I want to make it clear that I enjoy living in Covington, Kentucky just fine. While reading some of the comments here and with the Living Out Loud column in CityBeat, I may have made the impression that I don’t like it here. One commenter on the LOL column said that Covington sounds like a “nightmare.”
It’s not. I’ve made a lot of new friends here. Maybe I just write about the bad encounters I’ve had and if that’s so (and it probably is), I’ll change that in the weeks ahead. However, for this post, I’ll stick with the bad.
Yesterday afternoon around four o’clock, I finally remembered that I was out of coffee. That wouldn’t be a good thing to discover in the morning. I decided to just bite the bullet, pay the high price, and walk on up to Walgreens on Madison Avenue to get some.
There was a line, of course. After I got done paying for the coffee, I, of course, stepped outside to walk home. It was raining cats and dogs.
What the hell. I’d just smoke a cigarette and wait for the rain to pass over. I stepped as far away from the door as I possibly could without having to step out into the wind and rain.
Standing there alone, minding my own business and smoking my cigarette, I looked to my left and saw a heavyset lady in a wheelchair. She was making a face at me.
“You can’t be smoking that close to the doorway,” she said.
“I’m as far away as I can be without going out into the weather,” I replied.
“You’re blowing smoke in my face,” she said.
I was several feet away from the lady and was blowing the smoke out to the empty sidewalk.
“I’m not smoking smoke in your face,” I replied.
“I’m going to go inside and tell the manager and have you removed,” she said, starting to wheel her wheelchair and herself inside the store. At that point, knowing more or less that I was trying to be considerate to a cranky old, fat lady, I sort of lost it.
“Go right ahead, you idiot,” I said, realizing the rain was letting up. “By the time you get back, I’ll be long gone.”
“We’ll see about that,” she said.
“Why yes we will,” I replied, taking a drag off my cigarette and blowing the smoke in her direction. “You had better wheel fast, lady.”

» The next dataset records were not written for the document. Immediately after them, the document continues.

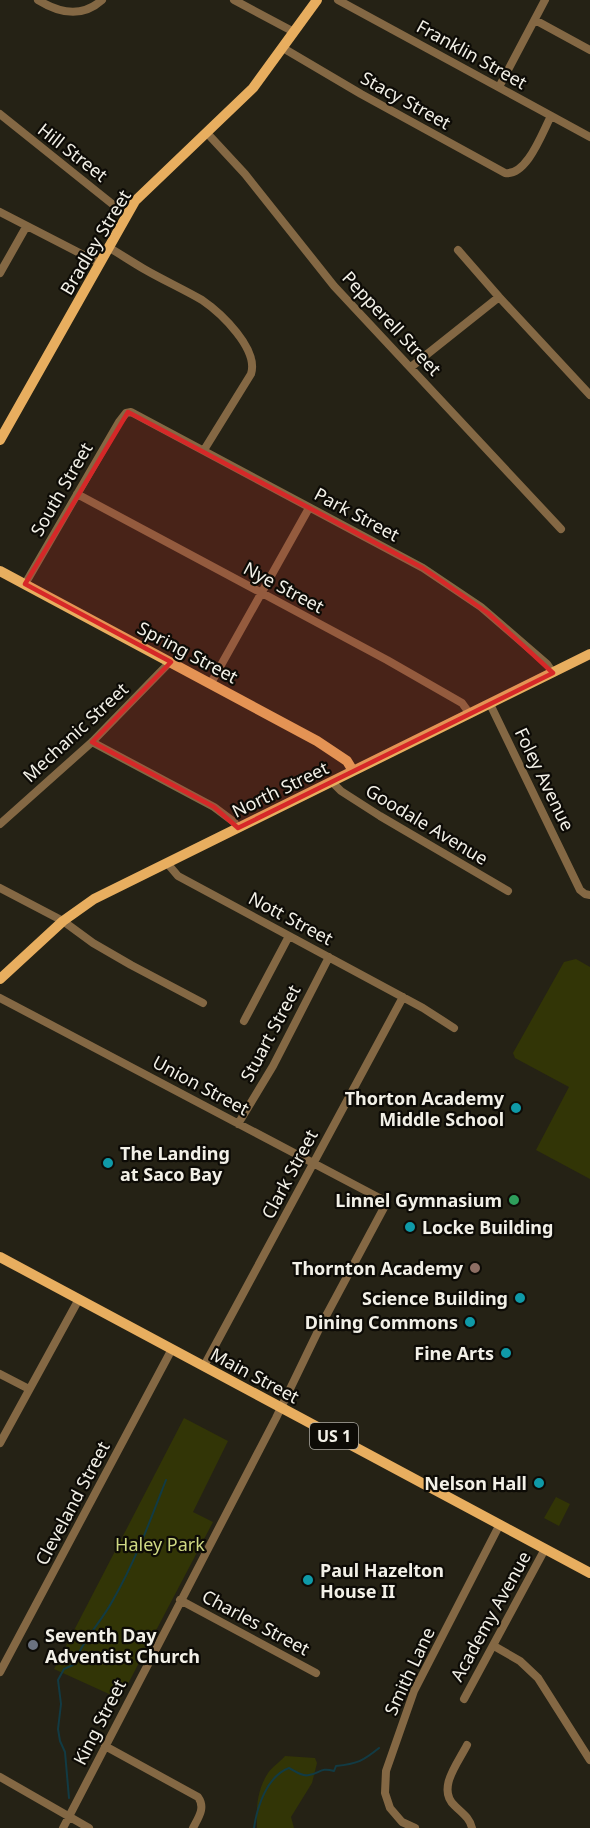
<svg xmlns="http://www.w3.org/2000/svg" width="590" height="1828" viewBox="0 0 590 1828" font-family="'Noto Sans',sans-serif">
	<rect width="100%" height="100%" fill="#252215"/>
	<!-- green -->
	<path fill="#323506" d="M576 959 590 967V1179L536 1150 569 1087 515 1058 513 1053 564 962Z
		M184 1418 228 1441 193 1512 213 1522 120 1699 54 1669Z
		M556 1497 570 1504 559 1526 544 1518Z
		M285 1756 315 1758 317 1763 312 1783 291 1817 294 1828H257C256 1808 257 1790 268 1773 272 1767 280 1762 285 1756Z"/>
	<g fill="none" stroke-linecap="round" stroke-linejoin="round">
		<!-- stream -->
		<path stroke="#123b44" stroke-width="2" d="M76 1659C85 1637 102 1621 113 1600 135 1562 150 1521 166 1480
			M69 1798 65 1752 60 1741 58 1729 61 1704 58 1680 64 1669 73 1665
			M254 1828C257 1807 267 1776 289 1768 295 1771 302 1777 309 1775 321 1773 320 1767 334 1771L336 1766C357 1764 363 1761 379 1748"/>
		<!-- minor -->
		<path stroke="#846844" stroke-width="8" d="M38 0C59 13 82 18 102 0
			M234 0 294 32
			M338 0 590 137
			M535 20 590 50
			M283 48 361 94 505 173C527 176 542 133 551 116
			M499 87 545 0
			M0 114 126 215
			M207 133 245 174 334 286 561 529
			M0 212 99 263
			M108 247C120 254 132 262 144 269 163 280 183 289 202 300 221 313 259 349 251 374L204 450
			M458 250 499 297 590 395
			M0 273 26 227
			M411 367 499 297
			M77 494 387 660 462 703 470 714
			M25 584 119 422 126 413 131 412 423 568 481 607 547 664 553 673
			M211 683 309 508
			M490 704 580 890 585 894 590 895
			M92 742 214 807 234 822 238 828
			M332 782 341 791 380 816 508 891
			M0 824 92 742 170 662
			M167 863 178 876 423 1008 454 1028
			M0 888 63 921 93 943 131 965 203 1003
			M0 998 387 1202 319 1329 276 1418 63 1828
			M244 1021 289 936
			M238 1124 273 1066 329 957
			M204 1366 403 997
			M0 1374 29 1389
			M0 1443 79 1299
			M180 1600 316 1673
			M494 1646 520 1661 538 1678 590 1760
			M0 1672 172 1349
			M464 1699 545 1549
			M467 1745C458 1763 436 1789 455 1806 462 1813 470 1818 472 1828
			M105 1746 198 1797C206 1808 198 1818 193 1828
			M0 1777 89 1828
			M415 1828 402 1822 390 1808 385 1793 386 1771 414 1691 500 1524"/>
		<!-- major -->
		<path stroke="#e8ae5f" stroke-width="10" d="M0 440 135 201 253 88 317 0
			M0 571 317 741 347 761 353 771
			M0 979 63 921 94 899 590 654
			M0 1257 590 1573"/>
	</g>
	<!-- marked area -->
	<path fill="#d62828" fill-opacity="0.2" stroke="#d62828" stroke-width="4.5" stroke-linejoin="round" d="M128 412 423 568 488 613 553 673 238 828 214 807 92 742 171 662 25 584Z"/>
	<!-- markers -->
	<g fill="#0f9aa8" stroke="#0d0b06" stroke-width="2">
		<circle cx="516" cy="1108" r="6"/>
		<circle cx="108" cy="1163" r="6"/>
		<circle cx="410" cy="1227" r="6"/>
		<circle cx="520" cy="1298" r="6"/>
		<circle cx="470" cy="1322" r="6"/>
		<circle cx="506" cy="1353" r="6"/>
		<circle cx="539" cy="1483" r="6"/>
		<circle cx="308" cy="1580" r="6"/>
	</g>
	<circle fill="#2e9e5b" stroke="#0d0b06" stroke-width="2" cx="514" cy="1200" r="6"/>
	<circle fill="#8d6e63" stroke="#0d0b06" stroke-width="2" cx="475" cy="1268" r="6"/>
	<circle fill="#6b7280" stroke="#0d0b06" stroke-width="2" cx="33" cy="1645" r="6"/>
	<g text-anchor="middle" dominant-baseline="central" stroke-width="4.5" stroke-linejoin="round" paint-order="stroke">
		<!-- shield labels -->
		<rect fill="#0d0b06" stroke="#adaba4" stroke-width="1.5" x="310" y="1423" width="48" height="26" rx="4.5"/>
		<g font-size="16" font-weight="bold" fill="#f2f0e7">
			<text x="334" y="1436">US 1</text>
		</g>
		<!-- street labels -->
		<g font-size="18" fill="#f2f0e7" stroke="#0d0b06">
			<text transform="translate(472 54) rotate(29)">Franklin Street</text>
			<text transform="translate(406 100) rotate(29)">Stacy Street</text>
			<text transform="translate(73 152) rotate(38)">Hill Street</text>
			<text transform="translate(95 242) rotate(-59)">Bradley Street</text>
			<text transform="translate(392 323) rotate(47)">Pepperell Street</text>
			<text transform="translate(61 489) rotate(-60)">South Street</text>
			<text transform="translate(357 514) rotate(28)">Park Street</text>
			<text transform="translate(284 587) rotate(28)">Nye Street</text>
			<text transform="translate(188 652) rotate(28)">Spring Street</text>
			<text transform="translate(75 732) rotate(-43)">Mechanic Street</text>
			<text transform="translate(545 779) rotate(64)">Foley Avenue</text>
			<text transform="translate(280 789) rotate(-26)">North Street</text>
			<text transform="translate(427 824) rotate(31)">Goodale Avenue</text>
			<text transform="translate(291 918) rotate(28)">Nott Street</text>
			<text transform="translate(270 1033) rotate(-62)">Stuart Street</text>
			<text transform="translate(201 1085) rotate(28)">Union Street</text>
			<text transform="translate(289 1174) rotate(-62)">Clark Street</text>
			<text transform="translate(255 1375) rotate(28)">Main Street</text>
			<text transform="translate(72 1503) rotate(-62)">Cleveland Street</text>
			<text transform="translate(490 1616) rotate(-61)">Academy Avenue</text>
			<text transform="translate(256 1622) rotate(28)">Charles Street</text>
			<text transform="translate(409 1671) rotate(-65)">Smith Lane</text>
			<text transform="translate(99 1722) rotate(-63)">King Street</text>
		</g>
		<!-- poi labels -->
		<g font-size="18" font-weight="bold" fill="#f2f0e7" stroke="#0d0b06" text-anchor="end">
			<text x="504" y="1098">Thorton Academy<tspan x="504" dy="21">Middle School</tspan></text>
			<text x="120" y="1153" text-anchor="start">The Landing<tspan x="120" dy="21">at Saco Bay</tspan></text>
			<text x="502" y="1200">Linnel Gymnasium</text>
			<text x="422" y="1227" text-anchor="start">Locke Building</text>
			<text x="463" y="1268">Thornton Academy</text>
			<text x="508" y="1298">Science Building</text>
			<text x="458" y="1322">Dining Commons</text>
			<text x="494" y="1353">Fine Arts</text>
			<text x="527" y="1483">Nelson Hall</text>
			<text x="320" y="1570" text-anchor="start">Paul Hazelton<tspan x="320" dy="21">House II</tspan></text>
			<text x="45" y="1635" text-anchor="start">Seventh Day<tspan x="45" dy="21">Adventist Church</tspan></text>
		</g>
		<!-- park labels -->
		<g font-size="18" fill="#cfd883" stroke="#0d0b06">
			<text x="160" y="1544">Haley Park</text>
		</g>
	</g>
</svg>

The lady gave me a shocked look and wheeled herself back into the store. I continued to stand there to finish my cigarette. I smoked the damn thing down to the butt, because I wanted the lady along with the manager to come out. They never did. With the rain nearly stopped, I walked on home.
I’ve written here lately that I’m going to stop taking shit from anybody over here. Again, the nice people I have met here in Covington outweigh the bad, but the bad is starting to bore the hell out of me.
Do I need an attitude adjustment? Maybe I did when I first moved to Covington, but not anymore.